104 and the defendant owners argued that the decision of NR Excavating should not be followed and directed the Court to the decision of Stoneworks, where the Court concluded that “improvement” is to be understood as the specific work and services described in a lien claimant’s contract. Accordingly, as summarized above, the Court in Stoneworks found that the material supplier’s lien filing period began to run when its scope of work was completed.

The Court in TDM Excavating agreed with TDM that the “improvement” was not completed in summer of 2019, and accordingly, that the Lien was filed in time. In making these findings, the Court declined to follow Stoneworks in favour of the reasoning in NR Excavating. As noted by the Court, the decision in Stoneworks appeared to rely on a prior version of the BLA, and did not refer to relevant authority such as NR Excavating.

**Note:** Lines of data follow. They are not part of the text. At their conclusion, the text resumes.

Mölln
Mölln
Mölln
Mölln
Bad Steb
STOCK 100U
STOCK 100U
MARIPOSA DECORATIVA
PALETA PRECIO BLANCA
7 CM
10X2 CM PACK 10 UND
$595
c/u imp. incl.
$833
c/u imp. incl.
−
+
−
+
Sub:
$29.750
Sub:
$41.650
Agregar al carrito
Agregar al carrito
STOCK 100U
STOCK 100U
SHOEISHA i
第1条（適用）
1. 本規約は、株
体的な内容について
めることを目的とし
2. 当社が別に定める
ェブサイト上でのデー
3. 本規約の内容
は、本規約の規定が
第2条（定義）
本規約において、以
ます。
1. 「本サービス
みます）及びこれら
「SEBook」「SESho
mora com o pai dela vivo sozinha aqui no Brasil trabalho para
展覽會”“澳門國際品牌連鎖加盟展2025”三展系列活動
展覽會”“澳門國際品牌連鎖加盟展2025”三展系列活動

In making this decision, the Court provided clarity, confirming that that “improvement” in the BLA is understood as the entire functional structure of a project, not a specific scope of work.

Key Takeaway

This decision provides important clarity on the procedural requirements when filing builders liens on projects where no certificate of completion is issued and there is no “head contract”. In these circumstances, the 45 day lien filing period will likely begin to run on the completion or abandonment of the “improvement”.

This decision is also a good reminder to both owners and contractors to be aware of the lien filing periods on your projects.